- Problem details
Please set down, word for word, the line that contains "declaro haber sido" and every line after it to the end of the entries below, omitting the pictures.

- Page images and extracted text

********************

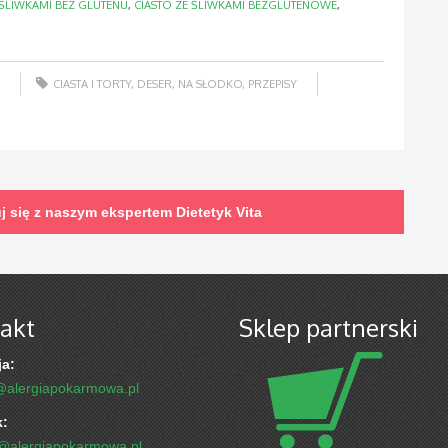
 ŚLIWKAMI BEZ GLUTENU
,
CIASTO ZE ŚLIWKAMI BEZGLUTENOWE
,
CIASTA I TORTY
,
DESER
,
NA SŁODKO
,
PRZEPISY
uj się z naszym ekspertem
Dietetyk Vita
akt
Sklep partnerski
a:
@alergiapokarmowa.pl
k:
k@alergiapokarmowa.pl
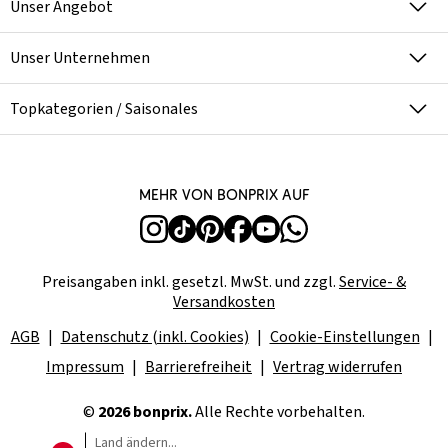
Unser Angebot
Unser Unternehmen
Topkategorien / Saisonales
Mehr von bonprix auf
Preisangaben inkl. gesetzl. MwSt. und zzgl.
Service- &
Versandkosten
AGB
Datenschutz (inkl. Cookies)
Cookie-Einstellungen
Impressum
Barrierefreiheit
Vertrag widerrufen
©
2026 bonprix.
Alle Rechte vorbehalten.
Land ändern...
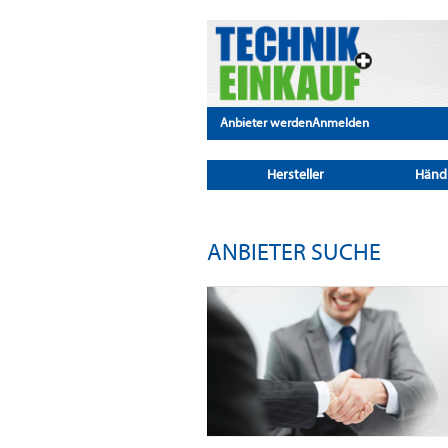
Anbieter werden
Anmelden
Hersteller
Händ
ANBIETER SUCHE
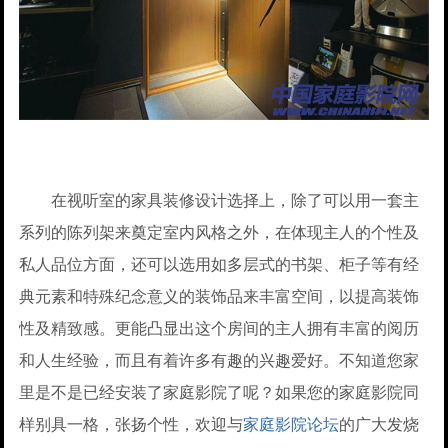
在视听室的家具装修设计选择上，除了可以用一套主
系列的陈列架来奠定室内风格之外，在体现主人的个性及
私人品位方面，还可以选用如多层式的书架、柜子等有经
典元素和特殊纪念意义的装饰品来丰富空间，以提高装饰
性及精致感。更能凸显出这个房间的主人拥有丰富的阅历
和人生经验，而且有着许多有趣的兴趣爱好。不知道您家
里是不是已经安装了家庭影院了呢？如果您的家庭影院同
样别具一格，张扬个性，欢迎与
家庭影院论坛
的广大发烧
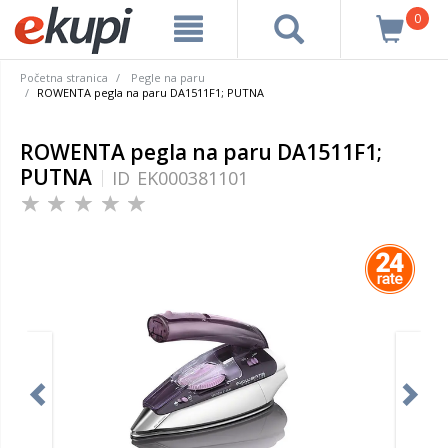
0
Početna stranica
Pegle na paru
ROWENTA pegla na paru DA1511F1; PUTNA
ROWENTA pegla na paru DA1511F1;
PUTNA
ID
EK000381101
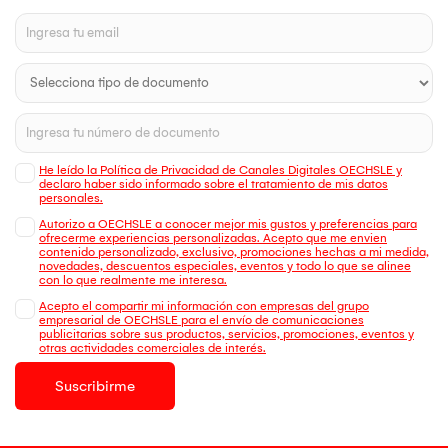
He leído la Política de Privacidad de Canales Digitales OECHSLE y
declaro haber sido informado sobre el tratamiento de mis datos
personales.
Autorizo a OECHSLE a conocer mejor mis gustos y preferencias para
ofrecerme experiencias personalizadas. Acepto que me envien
contenido personalizado, exclusivo, promociones hechas a mi medida,
novedades, descuentos especiales, eventos y todo lo que se alinee
con lo que realmente me interesa.
Acepto el compartir mi información con empresas del grupo
empresarial de OECHSLE para el envío de comunicaciones
publicitarias sobre sus productos, servicios, promociones, eventos y
otras actividades comerciales de interés.
Suscribirme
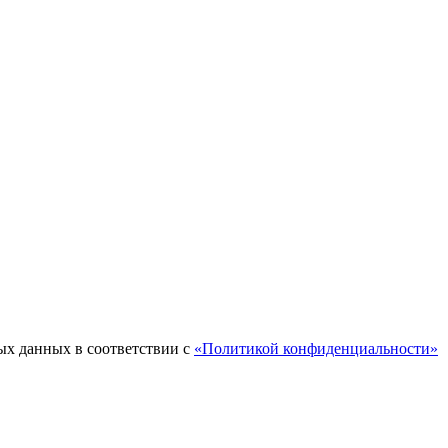
ых данных в соответствии с
«Политикой конфиденциальности»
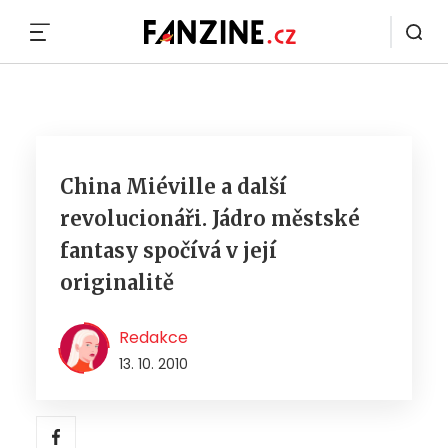
MENU
China Miéville a další
revolucionáři. Jádro městské
fantasy spočívá v její
originalitě
Redakce
13. 10. 2010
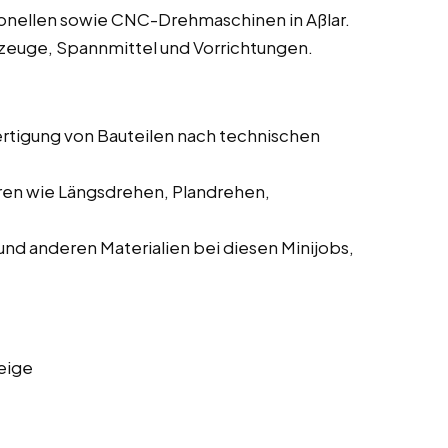
onellen sowie CNC-Drehmaschinen in Aßlar.
zeuge, Spannmittel und Vorrichtungen.
ertigung von Bauteilen nach technischen
ren wie Längsdrehen, Plandrehen,
und anderen Materialien bei diesen Minijobs,
eige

********************

- Problem solution
declaro haber sido informado sobre el tratamiento de mis datos
personales.
Autorizo a OECHSLE a conocer mejor mis gustos y preferencias para
ofrecerme experiencias personalizadas. Acepto que me envien
contenido personalizado, exclusivo, promociones hechas a mi medida,
novedades, descuentos especiales, eventos y todo lo que se alinee
con lo que realmente me interesa.
Acepto el compartir mi información con empresas del grupo
empresarial de OECHSLE para el envío de comunicaciones
publicitarias sobre sus productos, servicios, promociones, eventos y
otras actividades comerciales de interés.
Suscribirme
ых данных в соответствии с
«Политикой конфиденциальности»
MENU
China Miéville a další
revolucionáři. Jádro městské
fantasy spočívá v její
originalitě
Redakce
13. 10. 2010
onellen sowie CNC-Drehmaschinen in Aßlar.
zeuge, Spannmittel und Vorrichtungen.
ertigung von Bauteilen nach technischen
ren wie Längsdrehen, Plandrehen,
und anderen Materialien bei diesen Minijobs,
eige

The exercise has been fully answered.